- _Description of the task_:
Repeat every record below exactly, leaving out the pictures.

- _Extracted entries_:
= Beginning of Section =

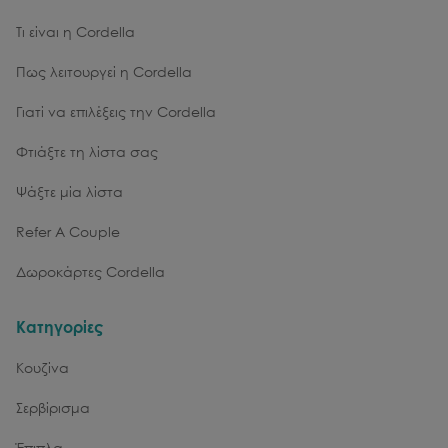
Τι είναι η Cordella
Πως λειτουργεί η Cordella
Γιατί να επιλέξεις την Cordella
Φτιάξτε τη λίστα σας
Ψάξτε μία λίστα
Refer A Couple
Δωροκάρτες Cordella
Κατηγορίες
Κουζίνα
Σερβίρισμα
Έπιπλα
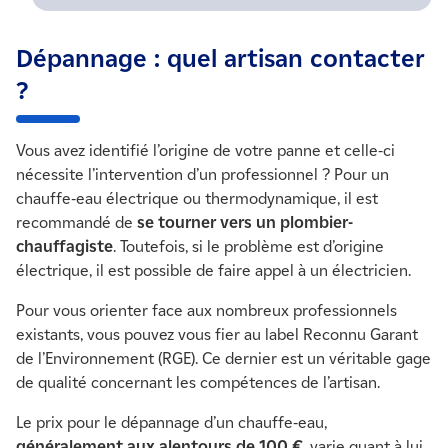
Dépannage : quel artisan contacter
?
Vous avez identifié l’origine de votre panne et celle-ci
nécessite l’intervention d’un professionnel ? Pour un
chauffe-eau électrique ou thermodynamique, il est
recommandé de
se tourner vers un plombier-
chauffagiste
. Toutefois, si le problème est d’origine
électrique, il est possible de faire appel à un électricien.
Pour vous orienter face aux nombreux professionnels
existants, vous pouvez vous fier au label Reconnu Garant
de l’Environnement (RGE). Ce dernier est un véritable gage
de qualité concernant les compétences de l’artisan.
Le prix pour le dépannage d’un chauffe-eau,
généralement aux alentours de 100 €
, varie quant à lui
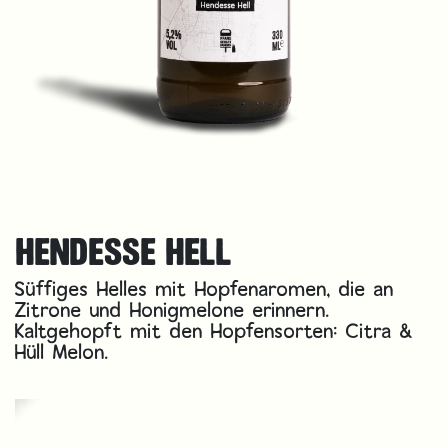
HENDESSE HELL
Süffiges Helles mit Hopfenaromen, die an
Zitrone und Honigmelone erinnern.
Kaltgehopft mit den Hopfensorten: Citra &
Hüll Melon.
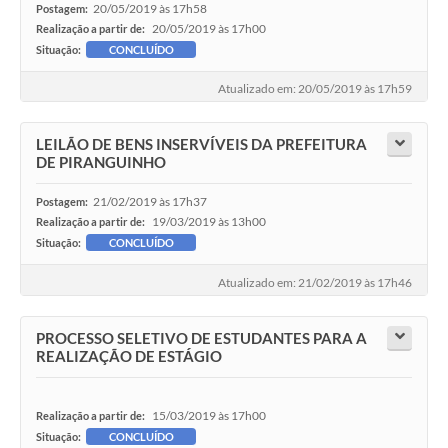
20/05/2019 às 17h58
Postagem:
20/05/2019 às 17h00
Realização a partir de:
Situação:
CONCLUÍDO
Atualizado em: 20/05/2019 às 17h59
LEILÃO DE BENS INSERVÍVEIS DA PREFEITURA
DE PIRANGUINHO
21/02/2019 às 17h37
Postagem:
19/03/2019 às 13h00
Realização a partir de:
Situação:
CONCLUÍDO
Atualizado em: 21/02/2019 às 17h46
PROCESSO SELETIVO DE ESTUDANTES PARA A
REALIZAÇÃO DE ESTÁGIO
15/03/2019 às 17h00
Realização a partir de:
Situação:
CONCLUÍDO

= End of Section =

- _Exercise solution_:
Τι είναι η Cordella
Πως λειτουργεί η Cordella
Γιατί να επιλέξεις την Cordella
Φτιάξτε τη λίστα σας
Ψάξτε μία λίστα
Refer A Couple
Δωροκάρτες Cordella
Κατηγορίες
Κουζίνα
Σερβίρισμα
Έπιπλα
Dépannage : quel artisan contacter
?
Vous avez identifié l’origine de votre panne et celle-ci
nécessite l’intervention d’un professionnel ? Pour un
chauffe-eau électrique ou thermodynamique, il est
recommandé de
se tourner vers un plombier-
chauffagiste
. Toutefois, si le problème est d’origine
électrique, il est possible de faire appel à un électricien.
Pour vous orienter face aux nombreux professionnels
existants, vous pouvez vous fier au label Reconnu Garant
de l’Environnement (RGE). Ce dernier est un véritable gage
de qualité concernant les compétences de l’artisan.
Le prix pour le dépannage d’un chauffe-eau,
généralement aux alentours de 100 €
, varie quant à lui
HENDESSE HELL
Süffiges Helles mit Hopfenaromen, die an
Zitrone und Honigmelone erinnern.
Kaltgehopft mit den Hopfensorten: Citra &
Hüll Melon.
20/05/2019 às 17h58
Postagem:
20/05/2019 às 17h00
Realização a partir de:
Situação:
CONCLUÍDO
Atualizado em: 20/05/2019 às 17h59
LEILÃO DE BENS INSERVÍVEIS DA PREFEITURA
DE PIRANGUINHO
21/02/2019 às 17h37
Postagem:
19/03/2019 às 13h00
Realização a partir de:
Situação:
CONCLUÍDO
Atualizado em: 21/02/2019 às 17h46
PROCESSO SELETIVO DE ESTUDANTES PARA A
REALIZAÇÃO DE ESTÁGIO
15/03/2019 às 17h00
Realização a partir de:
Situação:
CONCLUÍDO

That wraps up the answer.